While there Detective Smith is pulled off to a shooting in the Central District leaving Detective Rage as the lead detective.
Inspector Strong receives a third call in his office about another shooting in China Town. He is all alone and goes to this one himself.
Much later in the day they come back to their office, writes a draft summary of their case and goes home.
The next day a review of the cases shows. Rage’s case is where a single gun man shoots a man at a table with his date. Detective Smith’s case is where a butcher is shot by a single man behind his counter with customers waiting in line. Inspector Strong’s case is where a clerk in a busy store asked if he could help a customer. They pull out a gun, shoot him, and walks out the store.
The Inspector asks, “Is there anything in common in these cases? I noticed that each one was shot twice and once in the head when on the floor. A brief look says they, while they seem to have nothing in common they must. Let’s find their common points of contact.”

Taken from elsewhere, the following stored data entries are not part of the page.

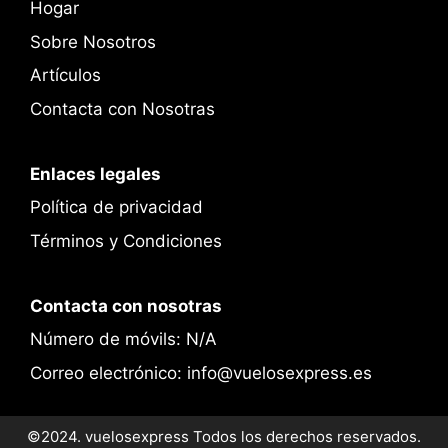
Hogar
Sobre Nosotros
Artículos
Contacta con Nosotras
Enlaces legales
Política de privacidad
Términos y Condiciones
Contacta con nosotras
Número de móvils: N/A
Correo electrónico: info@vuelosexpress.es
©2024. vuelosexpress Todos los derechos reservados.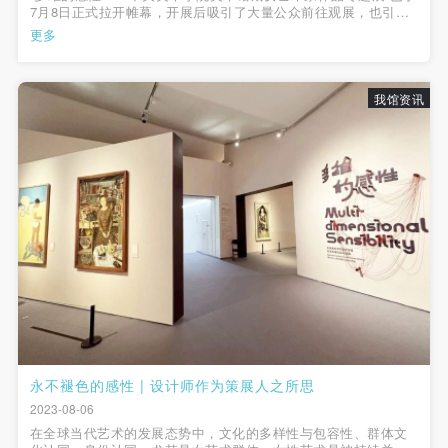
7月8日正式拉开帷幕，开展后吸引了大量公众前往观展，也引发
了艺术史学者、批评家、艺术家以及媒体的关注与讨论。
更多
我馆资讯
永不褪色的感性 | 设计师作为策展人之所思
2023-08-06
在全球当代艺术的发展态势中，文化的多样性与包容性、群体文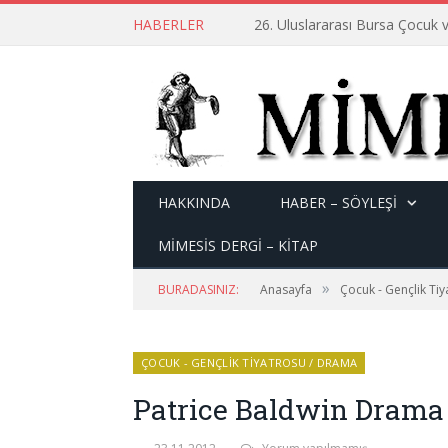
HABERLER
26. Uluslararası Bursa Çocuk v
HAKKINDA
HABER – SÖYLEŞI
MİMESİS DERGİ – KİTAP
»
BURADASINIZ:
Anasayfa
Çocuk - Gençlik Ti
ÇOCUK - GENÇLIK TIYATROSU / DRAMA
Patrice Baldwin Drama 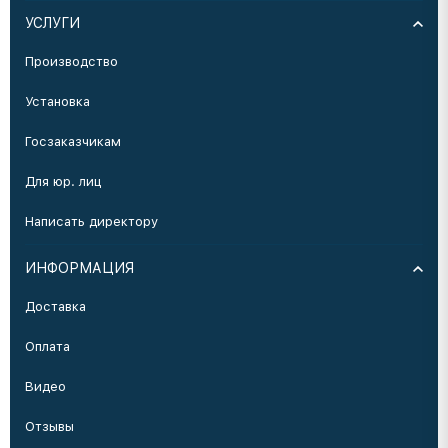
УСЛУГИ
Производство
Установка
Госзаказчикам
Для юр. лиц
Написать директору
ИНФОРМАЦИЯ
Доставка
Оплата
Видео
Отзывы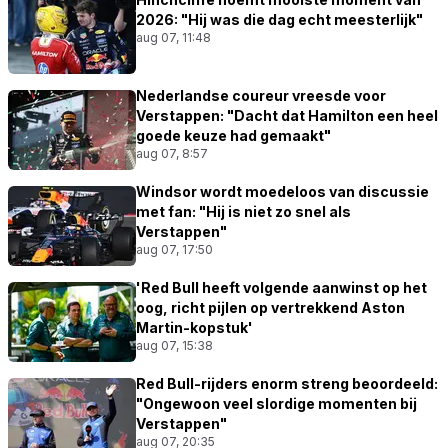
2026: "Hij was die dag echt meesterlijk"
aug 07, 11:48
Nederlandse coureur vreesde voor
Verstappen: "Dacht dat Hamilton een heel
goede keuze had gemaakt"
aug 07, 8:57
Windsor wordt moedeloos van discussie
met fan: "Hij is niet zo snel als
Verstappen"
aug 07, 17:50
'Red Bull heeft volgende aanwinst op het
oog, richt pijlen op vertrekkend Aston
Martin-kopstuk'
aug 07, 15:38
Red Bull-rijders enorm streng beoordeeld:
"Ongewoon veel slordige momenten bij
Verstappen"
aug 07, 20:35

Corner George brings the results in person upstairs, “Each victim was shot by the same weapon twice. The head shot was a different weapon. I cannot explain that.”
Almost a week later the team is not much further ahead. All close to the shootings said the three reports were very quick bang, bang, bang. There was no delay in the third shot but no one saw a second gun at any time. There were people almost within arm distance at each shooting. Second, the team can find no common points of contact with the three victims.
Were these three random shooting, all by the same person? Distance and timing says No. The ballistic report says same weapon same shooter.
Can Ted at the FBI shine any light on the matter?
Must the team consider three random shootings or one shooting and two other shootings to misdirect the police. If so, which one was the intended and how do you decide. Another possibility is that two were intended and one was the misdirection.
Somehow the Inspector must sort this all out. Will it take another option no one has considered to solve the case?